_Exercise description:_
Answer these questions from the Stellify Media text.
1. Which two people formed Stellify Media?
2. Who presented the Blind Date reboot, and on which channel?
3. On what date was the company launched?

_Extracted text:_
****************************************

Northern Irish TV production company

Stellify Media is a Northern Irish television production company. Stellify was formed by Kieran Doherty and Matthew Worthy as a joint venture with Sony Pictures Television through its International Production division.

Stellify are best known for successfully rebooting the UK version of Who Wants to Be a Millionaire? with Jeremy Clarkson for ITV, and Blind Date with Paul O'Grady for Channel 5.

==Background==
On 20 March 2014, Doherty and Worthy launched the production company Stellify Media as a joint venture with Sony Pictures Television. Doherty and Worthy jointly develop and executive produce all of Stellify's content. Stellify are primarily based in Belfast and also have headquarters in London.

****************************************

(Saved entries)
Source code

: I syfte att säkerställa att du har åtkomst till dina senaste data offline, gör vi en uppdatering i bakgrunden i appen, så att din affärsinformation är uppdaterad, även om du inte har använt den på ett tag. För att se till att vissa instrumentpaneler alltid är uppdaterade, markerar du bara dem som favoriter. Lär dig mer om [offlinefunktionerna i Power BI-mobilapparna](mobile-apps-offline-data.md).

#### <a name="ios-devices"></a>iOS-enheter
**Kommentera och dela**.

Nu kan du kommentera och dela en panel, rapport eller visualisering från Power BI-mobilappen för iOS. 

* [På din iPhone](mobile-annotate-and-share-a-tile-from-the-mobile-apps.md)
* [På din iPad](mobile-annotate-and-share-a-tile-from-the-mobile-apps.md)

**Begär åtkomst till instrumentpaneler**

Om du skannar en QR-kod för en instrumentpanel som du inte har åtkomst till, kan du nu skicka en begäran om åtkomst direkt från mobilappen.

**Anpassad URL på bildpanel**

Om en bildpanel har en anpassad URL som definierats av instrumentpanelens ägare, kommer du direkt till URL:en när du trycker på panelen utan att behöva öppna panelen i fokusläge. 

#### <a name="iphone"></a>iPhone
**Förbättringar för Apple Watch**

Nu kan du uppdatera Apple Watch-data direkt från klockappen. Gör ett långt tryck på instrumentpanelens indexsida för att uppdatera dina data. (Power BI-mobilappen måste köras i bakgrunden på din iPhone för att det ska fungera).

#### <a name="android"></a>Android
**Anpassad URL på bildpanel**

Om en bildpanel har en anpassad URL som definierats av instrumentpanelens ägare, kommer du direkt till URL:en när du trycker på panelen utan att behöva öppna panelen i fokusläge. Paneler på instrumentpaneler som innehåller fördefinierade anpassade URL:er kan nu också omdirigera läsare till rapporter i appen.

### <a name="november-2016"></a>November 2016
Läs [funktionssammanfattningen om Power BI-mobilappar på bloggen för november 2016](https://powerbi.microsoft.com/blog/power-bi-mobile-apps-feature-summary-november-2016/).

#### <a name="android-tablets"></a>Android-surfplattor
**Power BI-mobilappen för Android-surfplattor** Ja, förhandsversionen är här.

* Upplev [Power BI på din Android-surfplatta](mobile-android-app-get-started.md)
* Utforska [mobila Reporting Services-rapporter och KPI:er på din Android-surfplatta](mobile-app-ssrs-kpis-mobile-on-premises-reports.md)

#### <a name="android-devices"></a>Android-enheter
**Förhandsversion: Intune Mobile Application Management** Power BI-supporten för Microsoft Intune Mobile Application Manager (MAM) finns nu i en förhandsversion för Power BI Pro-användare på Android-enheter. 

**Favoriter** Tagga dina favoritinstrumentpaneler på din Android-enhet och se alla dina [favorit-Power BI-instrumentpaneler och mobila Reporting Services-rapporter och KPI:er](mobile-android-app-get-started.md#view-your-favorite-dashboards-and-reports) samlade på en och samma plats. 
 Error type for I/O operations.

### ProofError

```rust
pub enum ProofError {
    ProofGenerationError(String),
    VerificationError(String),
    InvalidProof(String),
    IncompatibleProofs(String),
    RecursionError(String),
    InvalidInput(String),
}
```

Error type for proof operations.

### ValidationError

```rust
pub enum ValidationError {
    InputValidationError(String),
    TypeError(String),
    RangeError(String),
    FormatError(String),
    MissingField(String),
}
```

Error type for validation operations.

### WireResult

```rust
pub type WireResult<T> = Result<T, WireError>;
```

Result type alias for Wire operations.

****************************************

_Result:_
1. Kieran Doherty and Matthew Worthy
2. Paul O'Grady, on Channel 5
3. 20 March 2014